Telles ont été mes premières réflexions, qui n’ont pas changé durant les quelques mois qui ont séparé la création de toutes ces figures. Je ne sais combien j’en réaliserai, mais pour la première fois de ma vie, l’envie de poursuivre une série s’est faite évidence, une sculpture en appelant une autre, s’imposant à moi comme une nécessité.
José Strée
Nous avons vu la colonne de Siméon le Stylite, ce rocher érodé dans sa grande basilique rose, saint Siméon homme d’étoiles, que les astres découvraient nu, les soirs d’été, sur son pilier immense, au creux des vallons syriens…

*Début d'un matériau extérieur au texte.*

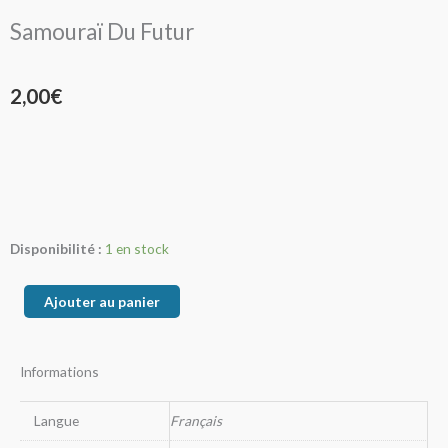
Samouraï Du Futur
2,00
€
quantité
Disponibilité :
1 en stock
de
Samouraï
Ajouter au panier
Du
Futur
Informations
Langue
Français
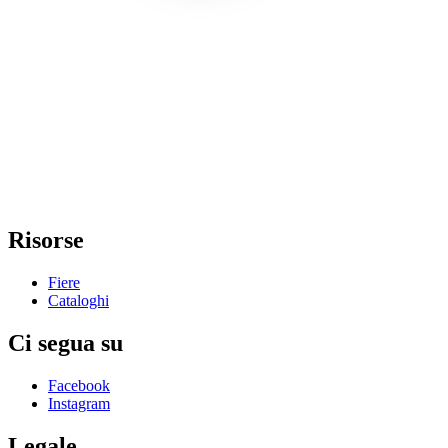
Risorse
Fiere
Cataloghi
Ci segua su
Facebook
Instagram
Legale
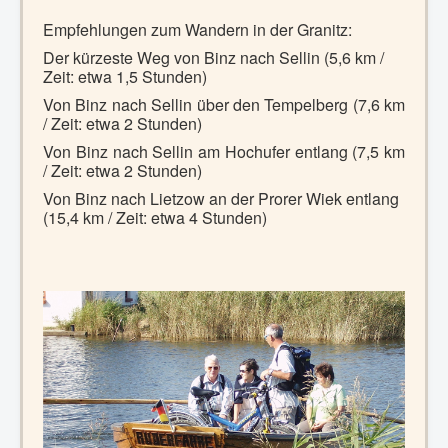
Empfehlungen zum Wandern in der Granitz:
Der kürzeste Weg von Binz nach Sellin (5,6 km /
Zeit: etwa 1,5 Stunden)
Von Binz nach Sellin über den Tempelberg (7,6 km
/ Zeit: etwa 2 Stunden)
Von Binz nach Sellin am Hochufer entlang (7,5 km
/ Zeit: etwa 2 Stunden)
Von Binz nach Lietzow an der Prorer Wiek entlang
(15,4 km / Zeit: etwa 4 Stunden)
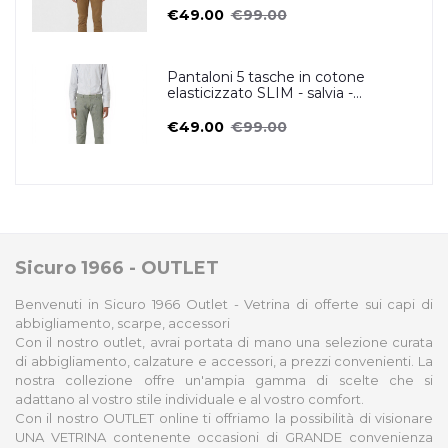
€49.00
€99.00
Pantaloni 5 tasche in cotone
elasticizzato SLIM - salvia -
ZERO/CONSTRUCTION
€49.00
€99.00
Sicuro 1966 - OUTLET
Benvenuti in Sicuro 1966 Outlet - Vetrina di offerte sui capi di
abbigliamento, scarpe, accessori
Con il nostro outlet, avrai portata di mano una selezione curata
di abbigliamento, calzature e accessori, a prezzi convenienti. La
nostra collezione offre un'ampia gamma di scelte che si
adattano al vostro stile individuale e al vostro comfort.
Con il nostro OUTLET online ti offriamo la possibilità di visionare
UNA VETRINA contenente occasioni di GRANDE convenienza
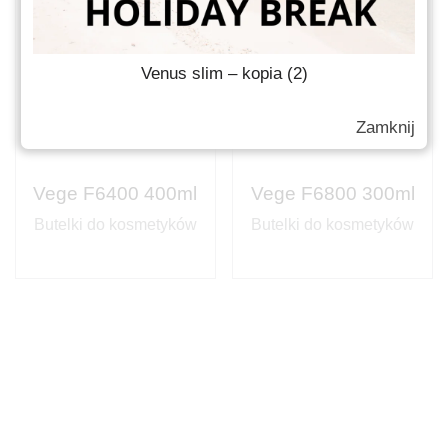
Venus slim – kopia (2)
Zamknij
Vege F6400 400ml
Vege F6800 300ml
Butelki do kosmetyków
Butelki do kosmetyków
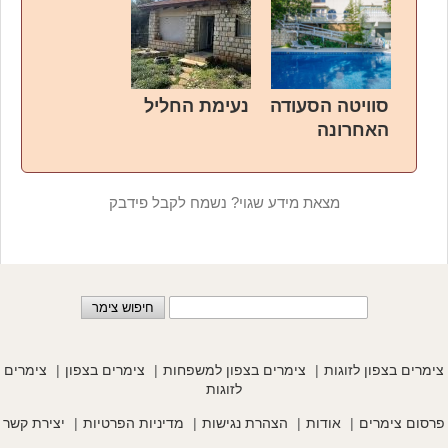
סוויטה הסעודה
נעימת החליל
האחרונה
מצאת מידע שגוי? נשמח לקבל פידבק
צימרים בצפון לזוגות
צימרים בצפון למשפחות
צימרים בצפון
צימרים
לזוגות
פרסום צימרים
אודות
הצהרת נגישות
מדיניות הפרטיות
יצירת קשר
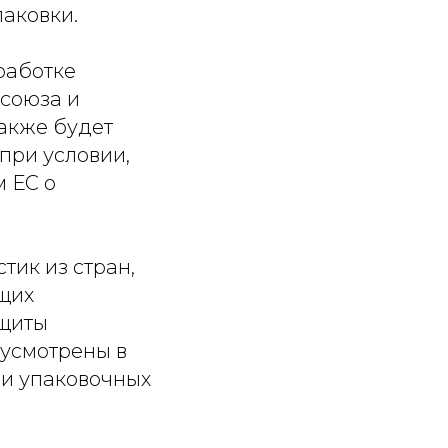
аковки.
работке
 союза и
также будет
при условии,
м ЕС о
тик из стран,
ющих
ащиты
дусмотрены в
 и упаковочных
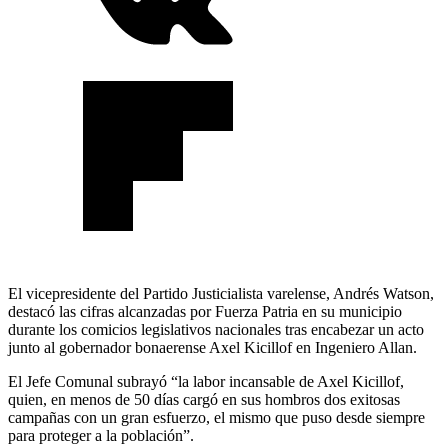
El vicepresidente del Partido Justicialista varelense, Andrés Watson,
destacó las cifras alcanzadas por Fuerza Patria en su municipio
durante los comicios legislativos nacionales tras encabezar un acto
junto al gobernador bonaerense Axel Kicillof en Ingeniero Allan.
El Jefe Comunal subrayó “la labor incansable de Axel Kicillof,
quien, en menos de 50 días cargó en sus hombros dos exitosas
campañas con un gran esfuerzo, el mismo que puso desde siempre
para proteger a la población”.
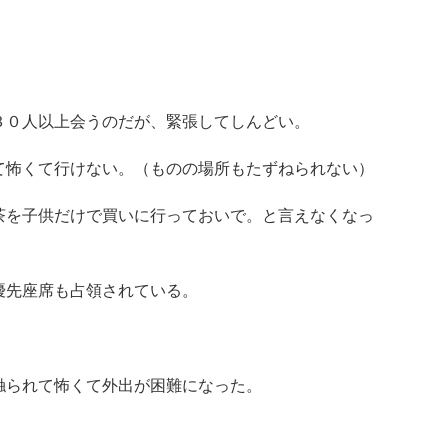
３０人以上会うのだが、緊張してしんどい。
て怖くて行けない。（ものの場所もたずねられない）
茶を子供だけで買いに行っておいで。と言えなくなっ
優先座席も占領されている。
触られて怖くて外出が困難になった。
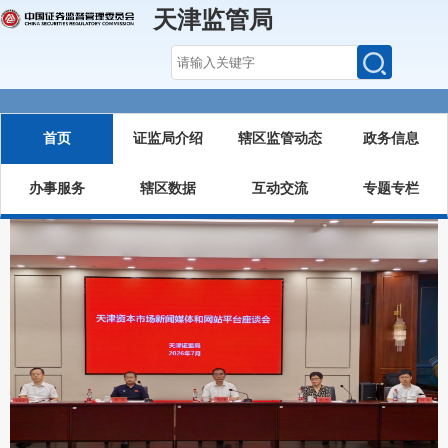
天津监管局
首页
证监局介绍
辖区监管动态
政务信息
办事服务
辖区数据
互动交流
专题专栏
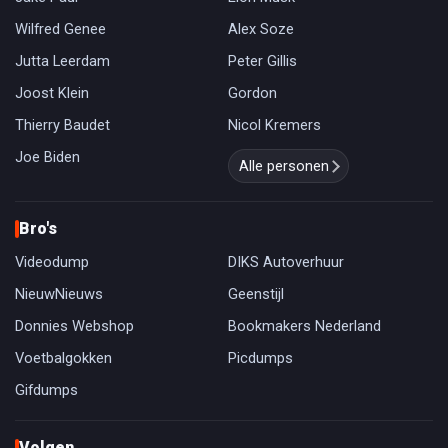
Wilfred Genee
Alex Soze
Jutta Leerdam
Peter Gillis
Joost Klein
Gordon
Thierry Baudet
Nicol Kremers
Joe Biden
Alle personen
Bro's
Videodump
DIKS Autoverhuur
NieuwNieuws
Geenstijl
Donnies Webshop
Bookmakers Nederland
Voetbalgokken
Picdumps
Gifdumps
Volgen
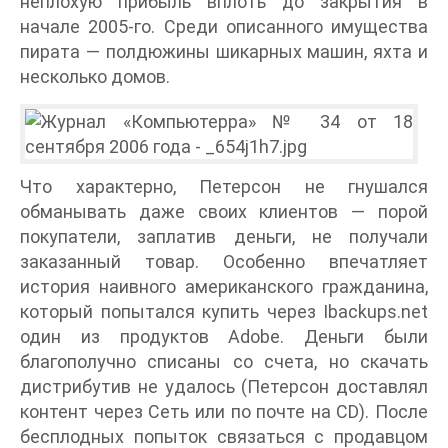
неплохую прибыль вплоть до закрытия в
начале 2005-го. Среди описанного имущества
пирата — полдюжины шикарных машин, яхта и
несколько домов.
Что характерно, Петерсон не гнушался
обманывать даже своих клиентов — порой
покупатели, заплатив деньги, не получали
заказанный товар. Особенно впечатляет
история наивного американского гражданина,
который попытался купить через Ibackups.net
один из продуктов Adobe. Деньги были
благополучно списаны со счета, но скачать
дистрибутив не удалось (Петерсон доставлял
контент через Сеть или по почте на CD). После
бесплодных попыток связаться с продавцом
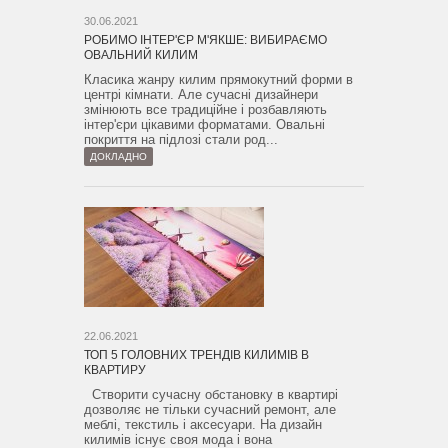
30.06.2021
РОБИМО ІНТЕР'ЄР М'ЯКШЕ: ВИБИРАЄМО
ОВАЛЬНИЙ КИЛИМ
Класика жанру килим прямокутний форми в
центрі кімнати. Але сучасні дизайнери
змінюють все традиційне і розбавляють
інтер'єри цікавими форматами. Овальні
покриття на підлозі стали род...
ДОКЛАДНО
22.06.2021
ТОП 5 ГОЛОВНИХ ТРЕНДІВ КИЛИМІВ В
КВАРТИРУ
Створити сучасну обстановку в квартирі
дозволяє не тільки сучасний ремонт, але
меблі, текстиль і аксесуари. На дизайн
килимів існує своя мода і вона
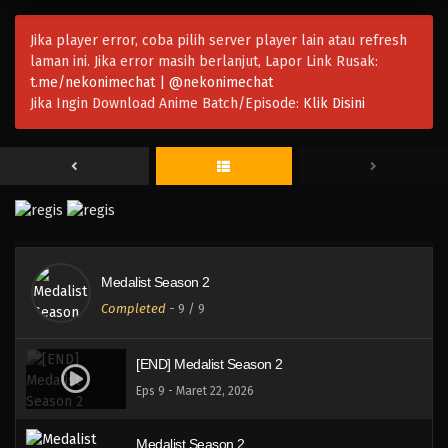
Jika player error, coba pilih server player lain atau refresh
laman ini. Jika error masih berlanjut, Lapor Link Rusak:
t.me/nekonimechat | @nekonimechat
Jika Ingin Download Anime Batch/Episode:
Klik Disini
Medalist Season 2
Completed
-
9
/ 9
[END] Medalist Season 2
Eps 9 - Maret 22, 2026
Medalist Season 2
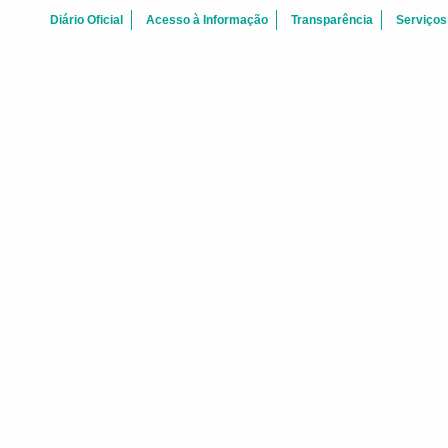
Diário Oficial
Acesso à Informação
Transparência
Serviços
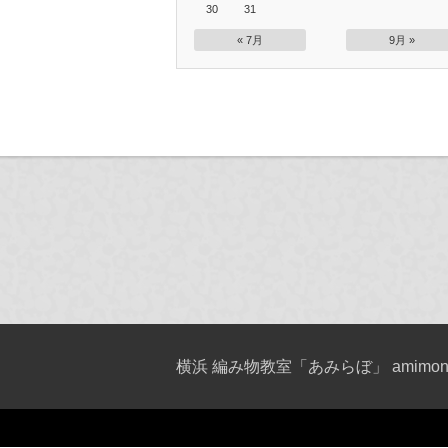
30
31
« 7月
9月 »
横浜 編み物教室「あみらぼ」 amimono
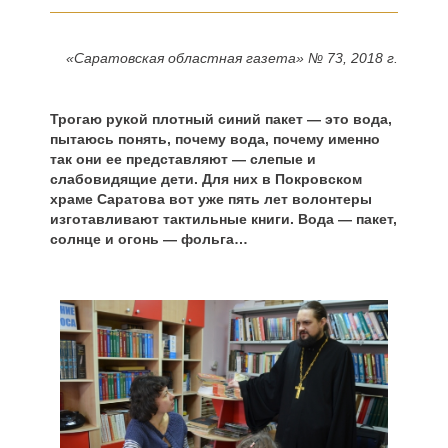
«Саратовская областная газета» № 73, 2018 г.
Трогаю рукой плотный синий пакет — это вода,
пытаюсь понять, почему вода, почему именно
так они ее представляют — слепые и
слабовидящие дети. Для них в Покровском
храме Саратова вот уже пять лет волонтеры
изготавливают тактильные книги. Вода — пакет,
солнце и огонь — фольга…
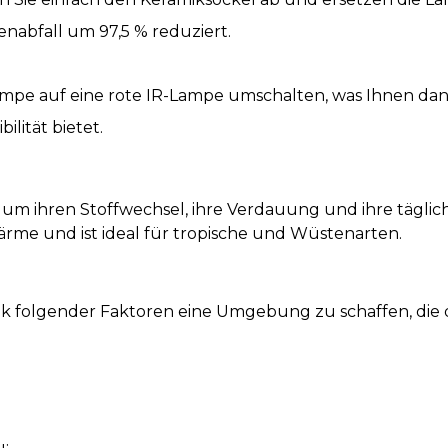
nabfall um 97,5 % reduziert.
mpe auf eine rote IR-Lampe umschalten, was Ihnen da
ilität bietet.
um ihren Stoffwechsel, ihre Verdauung und ihre täglich
me und ist ideal für tropische und Wüstenarten.
ank folgender Faktoren eine Umgebung zu schaffen, di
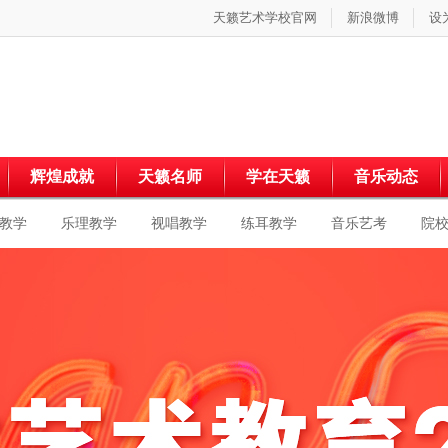
天籁艺术学校官网
新浪微博
设
辉煌成就
天籁名师
学在天籁
音乐动态
教学
乐理教学
视唱教学
练耳教学
音乐艺考
院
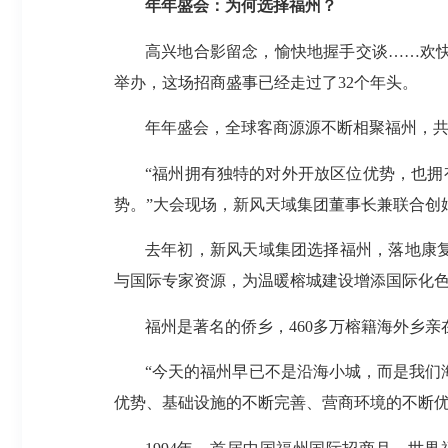
年年盛会：为何选择福州？
高兴地合影留念，愉快地握手交谈……欢快
举办，这场招商盛事已经走过了32个年头。
年年盛会，全球客商源源不断相聚福州，共
“福州拥有独特的对外开放区位优势，也拥
势。”大会现场，新风天域集团董事长兼联合创
去年初，新风天域集团选择福州，落地康
与国际专家资源，为温暖榕城建设增添国际化
福州是著名的侨乡，460多万榕籍海外乡亲
“今天的福州早已不是沿海小城，而是我们
优势、基础设施的不断完善、营商环境的不断优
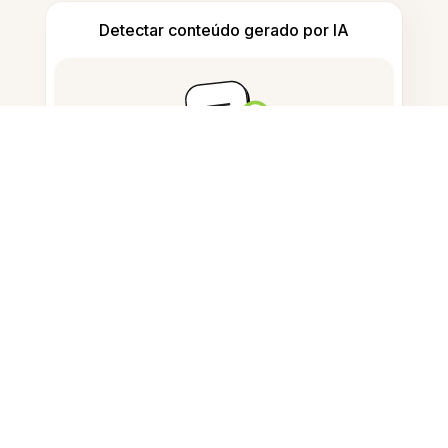
Detectar conteúdo gerado por IA
Contar palavras e caracteres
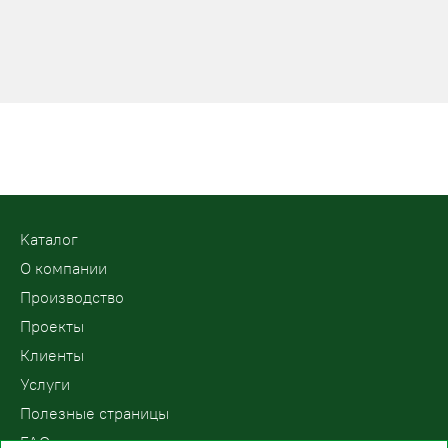
Kаталог
О компании
Производство
Проекты
Клиенты
Услуги
Полезные страницы
FAQ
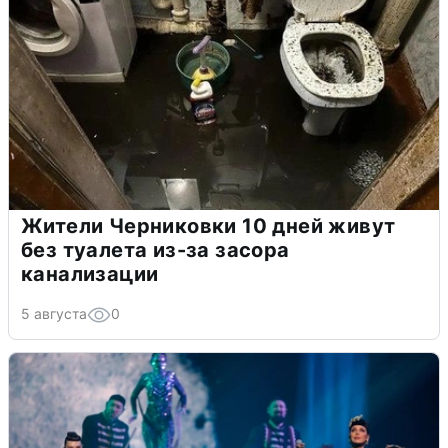
Жители Черниковки 10 дней живут
без туалета из-за засора
канализации
5 августа
0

Mathias Enard, Boussole, roman, Actes Sud 2015, p. 364
En ce mois de février je termine un xième stylite. C’est un vieil anachorète quasi nu qui semble ruminer de vieilles convictions. Cette notion de croyance est au coeur de ma réflexion. Comme les dénigrent Émil Cioran, Oscar Wilde, Michel Onfray et d’autres écrivains que j’apprécie, je me moque un peu aussi des certitudes avec cette série de stylites qui renvoie à ces ermites qui ont fait le choix de vivre dans l’inconfort, la mendicité, à mi-chemin (pensent-ils?) entre Dieu et le monde séculier. Ce choix extrême de vivre par tous les temps sur un inconfortable piédestal, de n’en descendre sous aucun prétexte, jusqu’à ce que mort s’ensuive, cela tient tout à la fois de la foi et de la folie. Cette posture inspire du respect, de l’admiration et tout aussi bien la réfutation, la détestation. Que penser du fait de se reclure comme ces ermites qui jadis en s’isolant sacrifiaient leur vie, convaincus qu’ils étaient de l’offrir à Dieu? Que penser de ces extrémistes qui, de nos jours, choisissent de quitter dans la douleur, pour eux-mêmes, mais aussi, hélas pour autrui — le monde des vivants ? Si ces rares stylites des premiers siècles de notre ère offraient dans les vallons syriens leurs prières et leurs conseils spirituels en échange de nourriture et de boisson, qu’offrent aujourd’hui ces fous de Dieu en se faisant exploser au milieu des foules ? Ces esprits conquis totalement par des idéologies, par des certitudes, n’ayant plus pour autre désir de concrétisation que d’accélérer la fin de l’existence, cette vie, ce cadeau essentiel fait à chaque individu par le plus fabuleux mystère qui soit—, ces esprits, disais-je, ne sont-ils le symbole même de l’homme sur terre, incapable de libre arbitre, incapable d’ajouter à ses acquis le fruit des découvertes de ses semblables, préférant s’en tenir au « révélé », s’y dissoudre plutôt que d’en bien jouir ? Être bercé par la certitude, n’est-ce pas mourir ? Douter, n’est-ce pas vivre ?
José Strée, le 20 février 2016
« Il m’arrive d’éprouver une sorte de stupeur à l’idée qu’il ait pu exister des « fous de Dieu », qui lui ont tout sacrifié, à commencer par leur raison. Souvent il me semble entrevoir comment on peut se détruire pour lui dans un élan morbide, dans une désagrégation de l’âme et du corps. D’où l’aspiration immatérielle à la mort. »
E. M. Cioran (1937), in Des larmes et des saints, Éditions de l’Hernes, texte traduit du roumain par S. Stolojan, p. 88.
Le couple d’adolescents réalisé en avril 2015 a trouvé son inspiration au musée de la villa Giulia à Rome, face à un vase évoquant le corps d’un éphèbe datant d’une période située entre le IVe et le IIe siècle av. J.-C. L’éphèbe était dans la société grecque un garçon ayant quitté l’autorité des femmes, il m’a plu de lui restituer son alter ego féminin.